(Stored data entries)
[Start of Attachment]

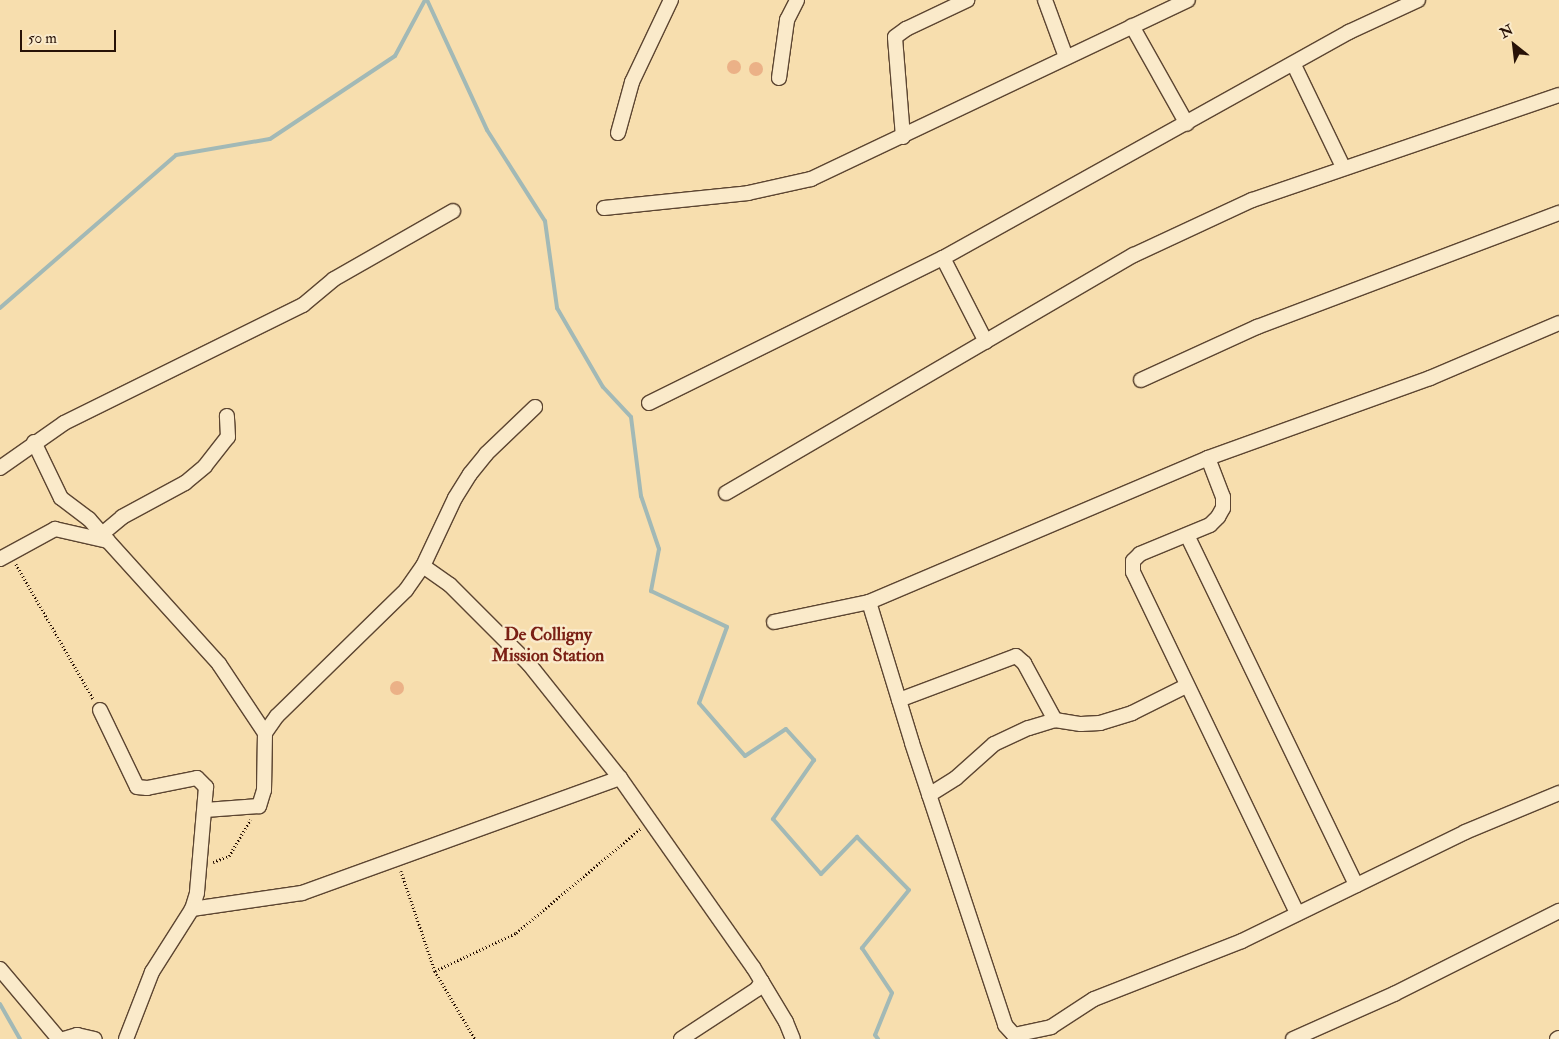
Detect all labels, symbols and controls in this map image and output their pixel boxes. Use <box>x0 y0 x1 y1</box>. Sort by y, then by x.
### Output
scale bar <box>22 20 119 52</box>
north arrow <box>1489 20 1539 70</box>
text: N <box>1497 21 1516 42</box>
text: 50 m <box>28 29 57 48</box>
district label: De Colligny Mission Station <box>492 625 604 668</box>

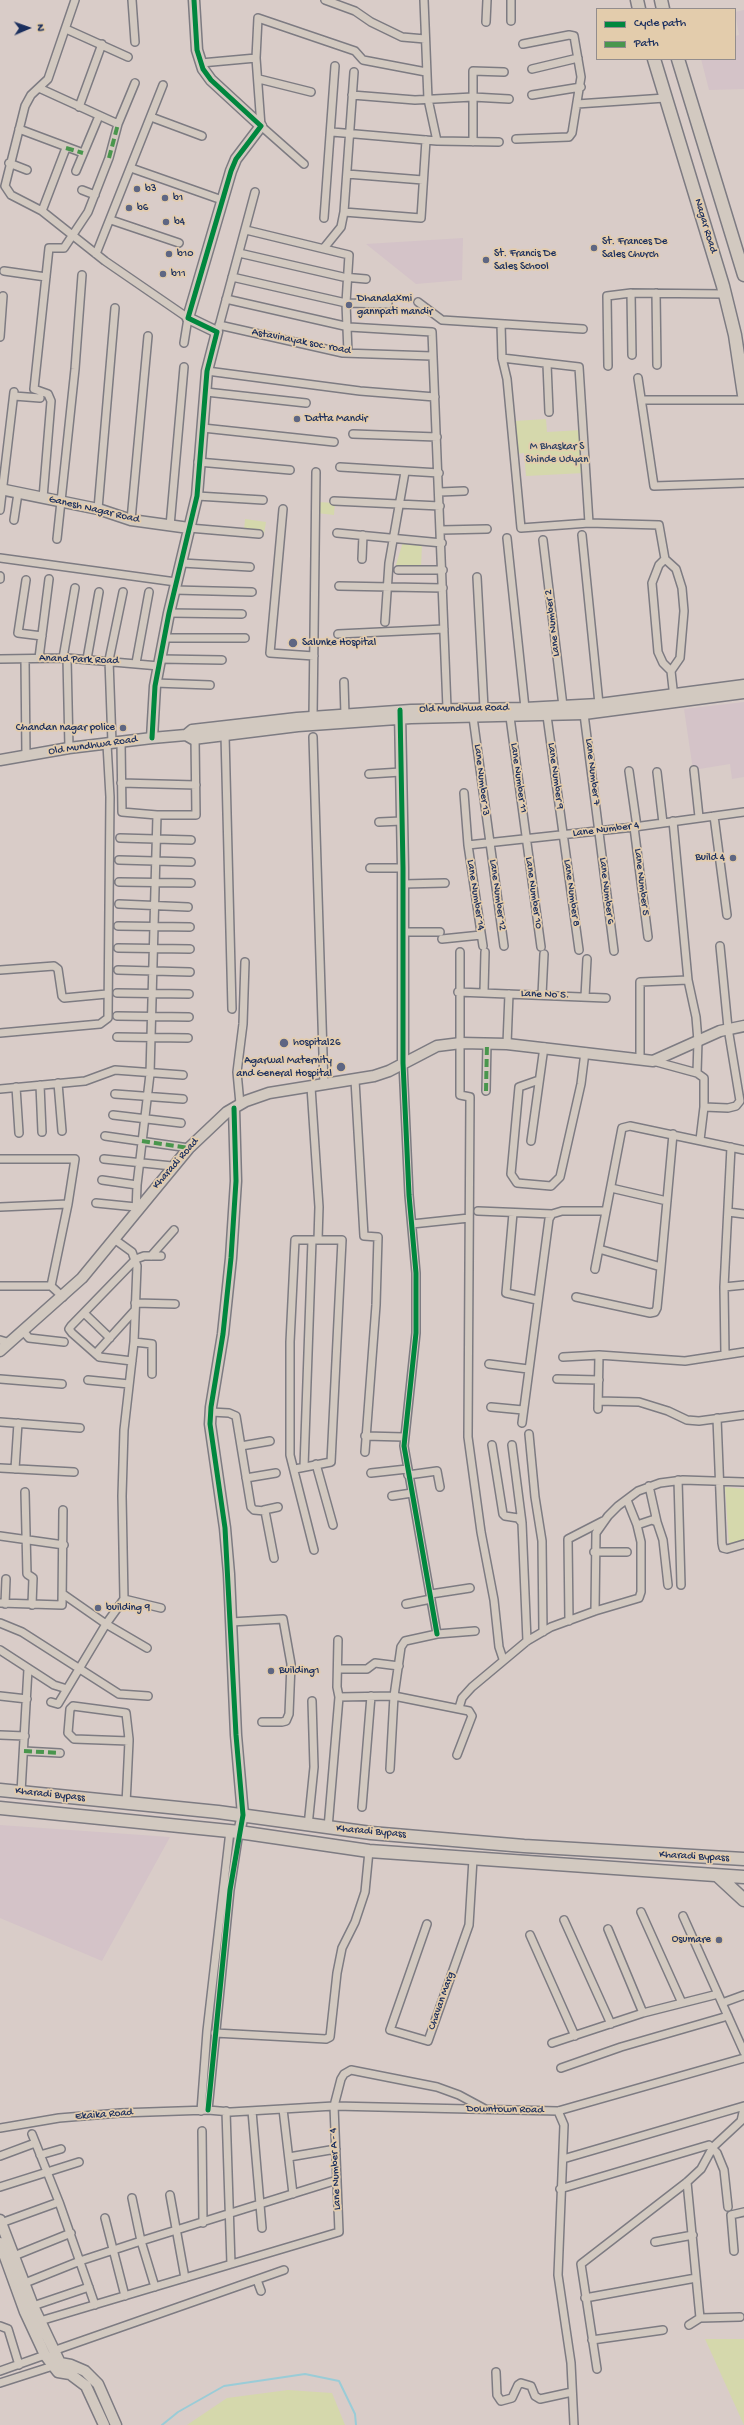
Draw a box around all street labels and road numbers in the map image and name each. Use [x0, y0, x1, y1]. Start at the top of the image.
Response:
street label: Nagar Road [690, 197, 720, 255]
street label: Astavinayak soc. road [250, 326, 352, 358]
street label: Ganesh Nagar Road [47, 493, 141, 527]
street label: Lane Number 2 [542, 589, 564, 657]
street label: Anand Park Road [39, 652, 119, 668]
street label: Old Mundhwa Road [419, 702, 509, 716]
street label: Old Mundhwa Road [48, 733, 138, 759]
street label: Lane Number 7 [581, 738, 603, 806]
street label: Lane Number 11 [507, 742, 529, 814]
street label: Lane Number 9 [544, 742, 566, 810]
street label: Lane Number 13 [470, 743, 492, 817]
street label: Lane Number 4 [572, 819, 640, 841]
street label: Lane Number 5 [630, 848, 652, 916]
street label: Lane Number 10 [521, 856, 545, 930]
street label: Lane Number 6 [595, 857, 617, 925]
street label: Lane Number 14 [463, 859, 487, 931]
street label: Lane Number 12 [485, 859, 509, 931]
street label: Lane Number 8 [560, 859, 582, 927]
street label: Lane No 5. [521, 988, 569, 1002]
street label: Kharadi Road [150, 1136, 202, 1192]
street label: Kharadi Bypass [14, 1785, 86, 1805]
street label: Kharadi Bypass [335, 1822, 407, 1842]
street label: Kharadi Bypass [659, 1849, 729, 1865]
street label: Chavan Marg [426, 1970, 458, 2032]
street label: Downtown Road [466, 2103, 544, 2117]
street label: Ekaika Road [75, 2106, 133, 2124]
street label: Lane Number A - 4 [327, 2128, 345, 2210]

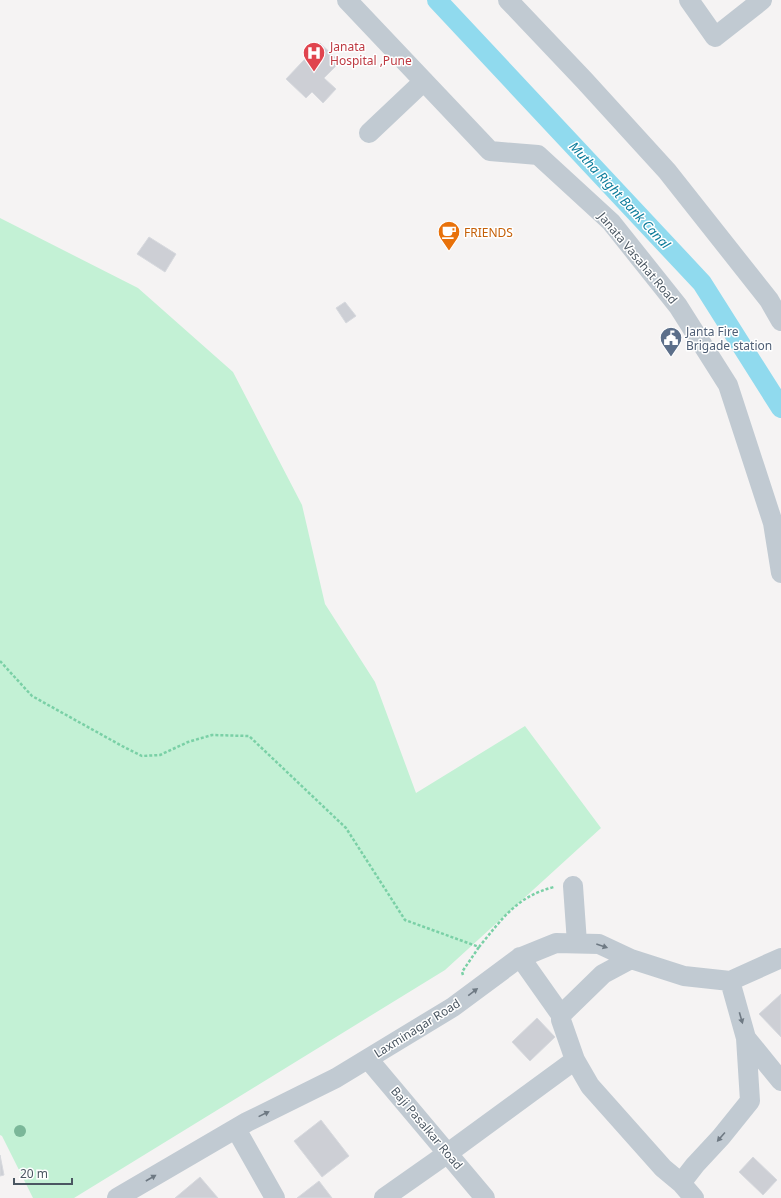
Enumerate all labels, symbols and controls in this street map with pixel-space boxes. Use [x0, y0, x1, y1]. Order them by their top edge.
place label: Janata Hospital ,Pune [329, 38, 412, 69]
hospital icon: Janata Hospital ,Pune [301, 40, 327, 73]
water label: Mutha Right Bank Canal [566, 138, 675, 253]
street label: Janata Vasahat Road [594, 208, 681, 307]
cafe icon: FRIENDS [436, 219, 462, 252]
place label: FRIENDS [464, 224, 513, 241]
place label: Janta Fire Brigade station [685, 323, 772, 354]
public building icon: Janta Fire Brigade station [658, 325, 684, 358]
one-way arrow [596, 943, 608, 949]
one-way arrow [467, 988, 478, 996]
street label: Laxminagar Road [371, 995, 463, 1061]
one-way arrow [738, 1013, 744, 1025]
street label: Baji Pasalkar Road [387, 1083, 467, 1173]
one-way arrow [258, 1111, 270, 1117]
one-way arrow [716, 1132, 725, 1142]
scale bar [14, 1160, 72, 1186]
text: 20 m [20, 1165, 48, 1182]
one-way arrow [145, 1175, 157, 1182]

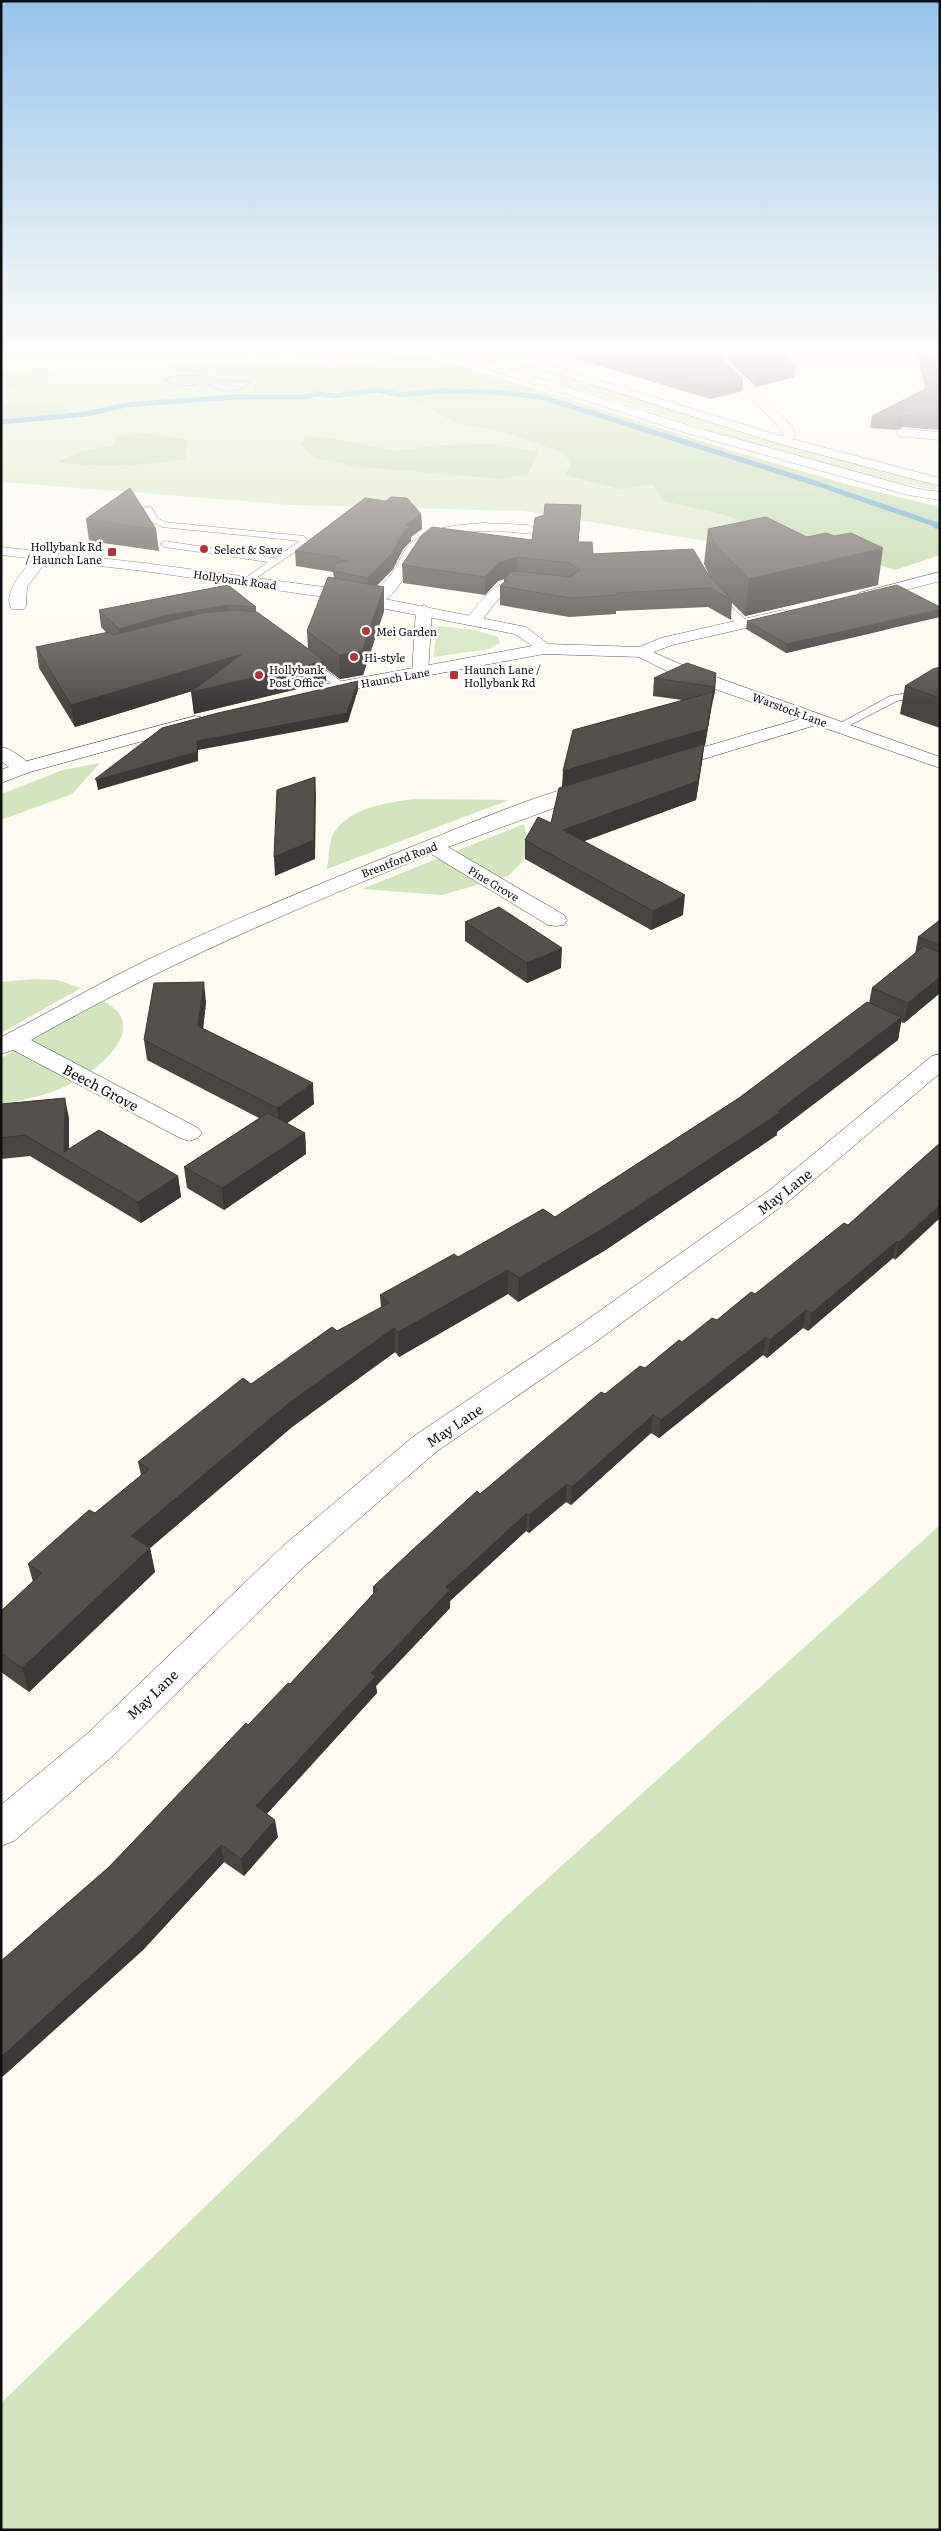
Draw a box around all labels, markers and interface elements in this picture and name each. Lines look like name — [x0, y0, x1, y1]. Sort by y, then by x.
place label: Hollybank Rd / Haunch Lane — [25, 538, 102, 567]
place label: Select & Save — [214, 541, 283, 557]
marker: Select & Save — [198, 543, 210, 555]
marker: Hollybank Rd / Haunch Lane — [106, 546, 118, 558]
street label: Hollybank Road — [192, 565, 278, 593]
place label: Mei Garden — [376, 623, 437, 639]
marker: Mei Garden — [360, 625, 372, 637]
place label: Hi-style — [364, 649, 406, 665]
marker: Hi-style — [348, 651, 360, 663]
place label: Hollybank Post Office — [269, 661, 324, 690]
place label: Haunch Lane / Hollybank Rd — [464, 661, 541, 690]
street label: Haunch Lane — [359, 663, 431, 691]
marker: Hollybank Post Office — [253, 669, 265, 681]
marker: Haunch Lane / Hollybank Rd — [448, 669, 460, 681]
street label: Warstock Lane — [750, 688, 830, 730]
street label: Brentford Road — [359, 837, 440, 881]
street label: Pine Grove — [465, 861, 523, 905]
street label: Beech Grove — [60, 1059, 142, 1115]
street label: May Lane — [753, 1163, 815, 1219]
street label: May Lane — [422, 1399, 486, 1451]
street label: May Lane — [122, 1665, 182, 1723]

[End of Attachment]

Task: In the entries above, find each line that includes the string "image" and copy it.

Response to the exercise:
Detect all labels, symbols and controls in this map image and output their pixel boxes. Use <box>x0 y0 x1 y1</box>. Sort by y, then by x.
Draw a box around all street labels and road numbers in the map image and name each. Use [x0, y0, x1, y1]. Start at the top of the image.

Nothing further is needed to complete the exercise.